ReX: A Framework for Incorporating Temporal Information in Model-Agnostic Local Explanation Techniques
Junhao Liu, Xin Zhang
TL;DR
ReX addresses the inadequacy of local, model-agnostic explanations for models processing variable-length sequences by injecting temporal information into the explanation process. It does so by augmenting the predicate language with 1D and 2D temporal predicates and by extending the perturbation sampling to generate variable-length inputs via t_per^R, enabling temporally faithful explanations without altering core algorithms. The framework is instantiated on Anchors, LIME, and Kernel SHAP, and evaluated across sentiment analysis, anomaly detection, and text generation tasks, showing substantial fidelity improvements and positive user-study outcomes, with manageable runtime overhead.
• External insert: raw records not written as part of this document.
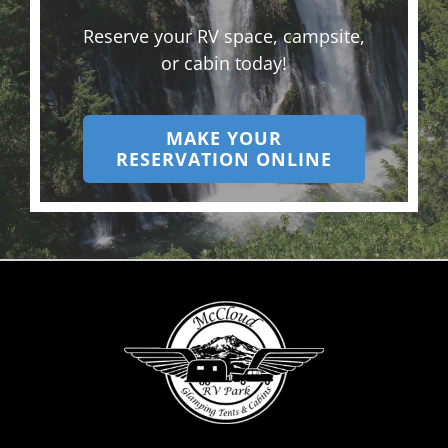
Reserve your RV space, campsite,
or cabin today!
MAKE YOUR
RESERVATION ONLINE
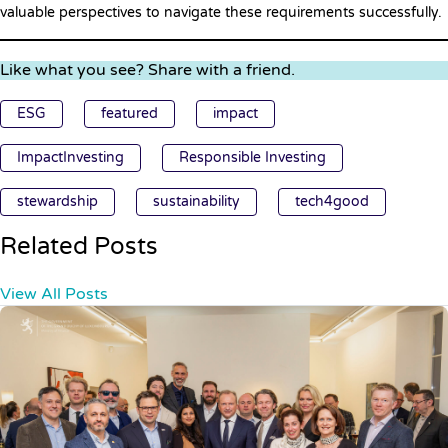
valuable perspectives to navigate these requirements successfully.
Like what you see? Share with a friend.
ESG
featured
impact
ImpactInvesting
Responsible Investing
stewardship
sustainability
tech4good
Related Posts
View All Posts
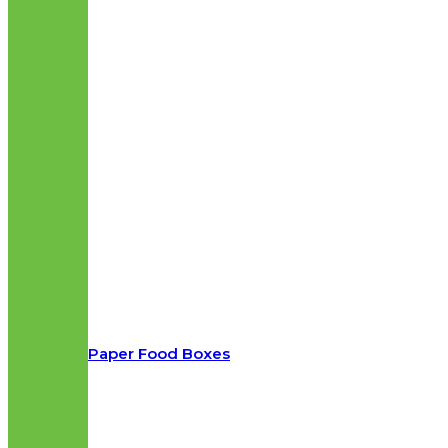
Paper Food Boxes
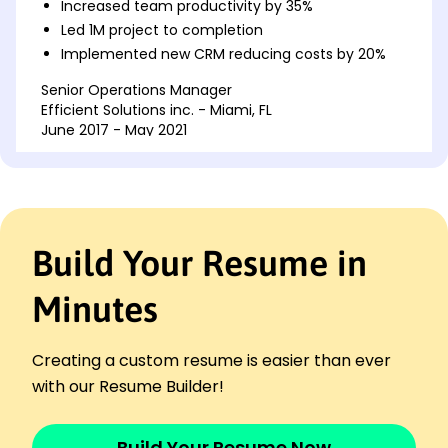
Increased team productivity by 35%
Led 1M project to completion
Implemented new CRM reducing costs by 20%
Senior Operations Manager
Efficient Solutions inc. - Miami, FL
June 2017 - May 2021
Reduced operational expenses by 25%
Supervised launch of new regional hub
Managed team of 30+ to achieve KPIs
Project Leader
Build Your Resume in
Innovative Strategies Co. - Riverview, FL
June 2016 - May 2017
Minutes
Delivered projects under budget by 15%
Boosted client satisfaction rate by 20%
Enhanced processes for speedier delivery
Creating a custom resume is easier than ever
Skills
with our Resume Builder!
Team Leadership
Strategic Planning
Build Your Resume Now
This approach broadens the applicability of interpretable explanations to RNNs and transformers, supporting more reliable and actionable model understanding in practice.
Abstract
Existing local model-agnostic explanation techniques are ineffective for machine learning models that consider inputs of variable lengths, as they do not consider temporal information embedded in these models. To address this limitation, we propose \textsc{ReX}, a general framework for incorporating temporal information in these techniques. Our key insight is that these techniques typically learn a model surrogate by sampling model inputs and outputs, and we can incorporate temporal information in a uniform way by only changing the sampling process and the surrogate features. We instantiate our approach on three popular explanation techniques: Anchors, LIME, and Kernel SHAP. To evaluate the effectiveness of \textsc{ReX}, we apply our approach to six models in three different tasks. Our evaluation results demonstrate that our approach 1) significantly improves the fidelity of explanations, making model-agnostic techniques outperform a state-of-the-art model-specific technique on its target model, and 2) helps end users better understand the models' behaviors.